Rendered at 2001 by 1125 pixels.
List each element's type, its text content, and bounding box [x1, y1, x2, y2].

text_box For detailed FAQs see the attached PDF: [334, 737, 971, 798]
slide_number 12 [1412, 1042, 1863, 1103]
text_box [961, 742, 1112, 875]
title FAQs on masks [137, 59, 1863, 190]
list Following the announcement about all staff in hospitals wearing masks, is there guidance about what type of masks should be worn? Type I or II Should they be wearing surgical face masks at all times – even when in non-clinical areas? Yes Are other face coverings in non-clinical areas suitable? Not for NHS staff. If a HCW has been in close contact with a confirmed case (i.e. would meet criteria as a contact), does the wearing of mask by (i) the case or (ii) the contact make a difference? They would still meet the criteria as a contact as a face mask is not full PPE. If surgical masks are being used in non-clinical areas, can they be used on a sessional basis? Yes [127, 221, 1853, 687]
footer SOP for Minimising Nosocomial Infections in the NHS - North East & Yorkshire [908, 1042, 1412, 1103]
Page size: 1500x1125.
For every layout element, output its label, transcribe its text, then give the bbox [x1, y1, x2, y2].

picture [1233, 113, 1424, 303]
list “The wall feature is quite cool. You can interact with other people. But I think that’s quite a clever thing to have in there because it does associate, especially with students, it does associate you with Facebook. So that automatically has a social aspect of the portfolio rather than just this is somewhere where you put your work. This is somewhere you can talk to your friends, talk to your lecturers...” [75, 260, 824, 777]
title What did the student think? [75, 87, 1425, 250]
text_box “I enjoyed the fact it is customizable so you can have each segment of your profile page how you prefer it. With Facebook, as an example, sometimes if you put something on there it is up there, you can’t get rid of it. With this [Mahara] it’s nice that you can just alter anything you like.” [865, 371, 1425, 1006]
·····
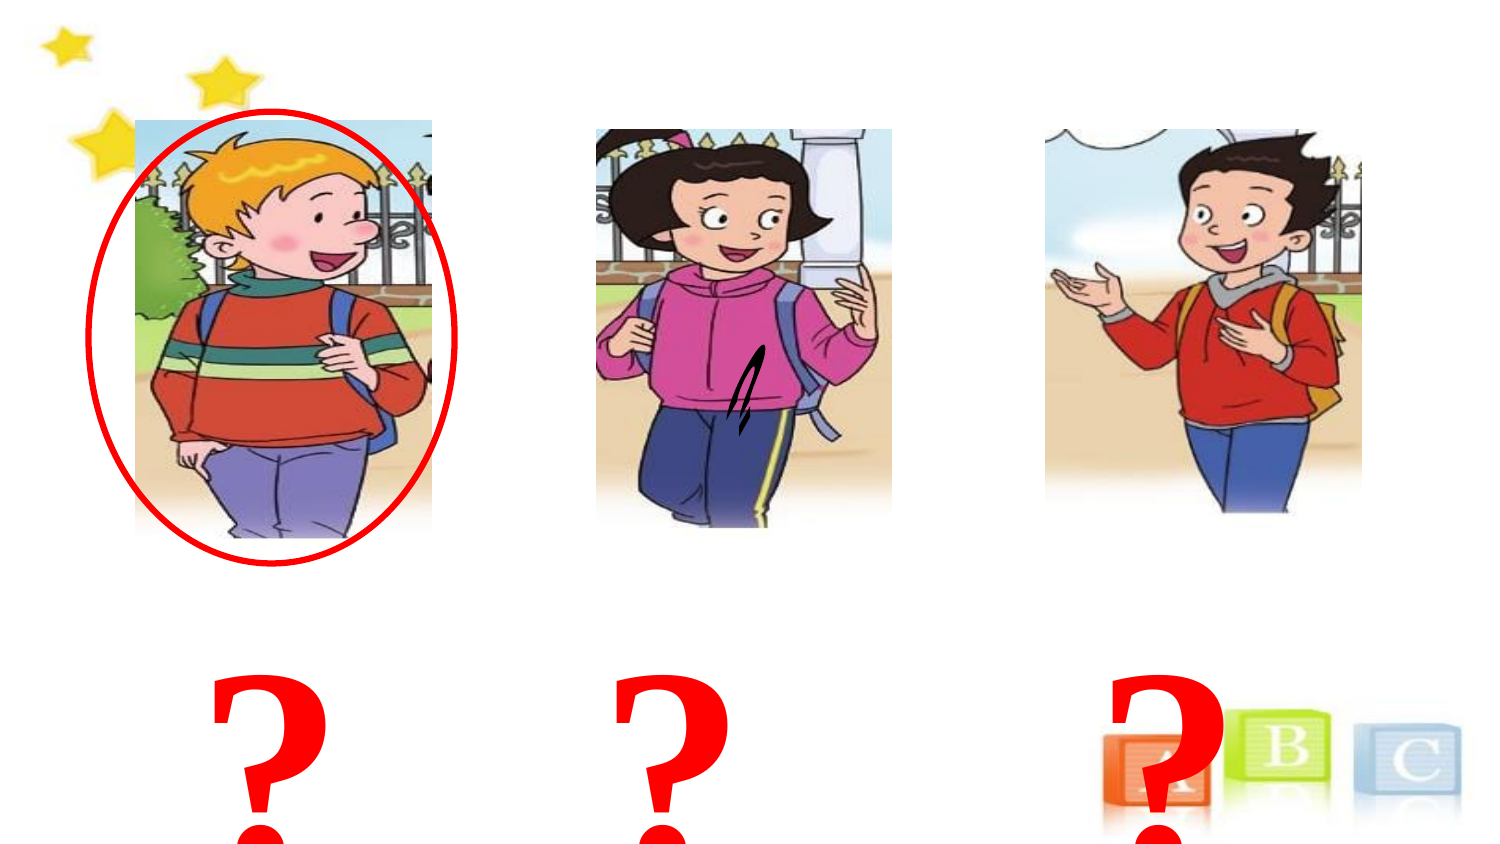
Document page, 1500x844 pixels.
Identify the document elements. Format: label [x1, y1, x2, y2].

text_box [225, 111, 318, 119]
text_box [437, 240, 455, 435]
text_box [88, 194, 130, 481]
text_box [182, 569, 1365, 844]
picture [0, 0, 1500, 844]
·····
▶ [Task instructions]
Reproduce each line of the records in which the word "pixels" appears.

▶ [Written answer]
Rendered at 2001 by 1125 pixels.
Document page, 1500x844 pixels.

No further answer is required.